ボアバンさんの7歳の娘は、染色体異常の一種であるターナー症候群(通常、女性の性染色体はXXの2本組だがX染色体が1本しかない)と診断されており、将来、卵巣の発育不全などにより妊娠を望めそうにない。
そこで、娘の将来の不妊治療に備えて、母親の卵子21個を凍結保存することになった。
同大の倫理委員会はこの保存を認可している。
担当医は、「親子間の生体肝移植と同様な医療行為で問題ない」と述べている。
母親のボアバンさんは、「勿論、私の凍結卵子を使うかどうかは娘が決定することだが、私は娘を助けたい。もし娘が他の臓器が必要なら迷わずに提供する」と地元紙のインタビューに答えた。

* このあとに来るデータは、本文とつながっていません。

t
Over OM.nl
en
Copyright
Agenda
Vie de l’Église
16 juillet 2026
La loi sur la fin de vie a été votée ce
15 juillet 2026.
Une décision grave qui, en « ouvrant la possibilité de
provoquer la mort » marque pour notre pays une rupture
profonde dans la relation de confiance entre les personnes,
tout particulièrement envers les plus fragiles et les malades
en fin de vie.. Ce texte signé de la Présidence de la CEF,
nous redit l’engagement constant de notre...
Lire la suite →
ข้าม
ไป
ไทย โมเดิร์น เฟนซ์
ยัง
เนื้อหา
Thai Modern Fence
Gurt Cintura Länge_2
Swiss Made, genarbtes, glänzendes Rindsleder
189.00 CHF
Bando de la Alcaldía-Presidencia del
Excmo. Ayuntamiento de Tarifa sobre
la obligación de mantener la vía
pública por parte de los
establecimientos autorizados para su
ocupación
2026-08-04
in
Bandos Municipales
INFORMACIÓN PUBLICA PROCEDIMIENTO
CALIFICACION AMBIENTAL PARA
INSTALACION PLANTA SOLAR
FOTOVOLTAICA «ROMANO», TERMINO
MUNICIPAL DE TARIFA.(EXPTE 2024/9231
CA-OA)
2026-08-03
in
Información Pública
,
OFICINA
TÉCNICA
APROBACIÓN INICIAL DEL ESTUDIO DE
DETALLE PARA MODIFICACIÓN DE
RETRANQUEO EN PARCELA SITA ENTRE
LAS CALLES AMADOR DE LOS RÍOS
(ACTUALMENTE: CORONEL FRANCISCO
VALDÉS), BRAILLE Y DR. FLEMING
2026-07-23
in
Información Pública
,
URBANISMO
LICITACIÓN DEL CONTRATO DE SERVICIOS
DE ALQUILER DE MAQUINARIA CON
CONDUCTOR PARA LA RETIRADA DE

娘がこの卵子を利用して子供を作った場合、自分の子供であると同時に遺伝的には妹か弟となる。また、生まれた子供から見れば、祖母のボアバンさんが遺伝的には母親となるというように、社会的、倫理的な問題が発生する可能性がある。
卵子を凍結、保存すると組織の損傷などで、受精率が低くなる。全世界で凍結卵子を利用した出産は200例ほどである。
しかし、マッケル生殖医療センターが開発した最新の卵子凍結保存技術では、新鮮な卵子と変わらない受精率が可能で、20~25年の長期保存も問題ないという。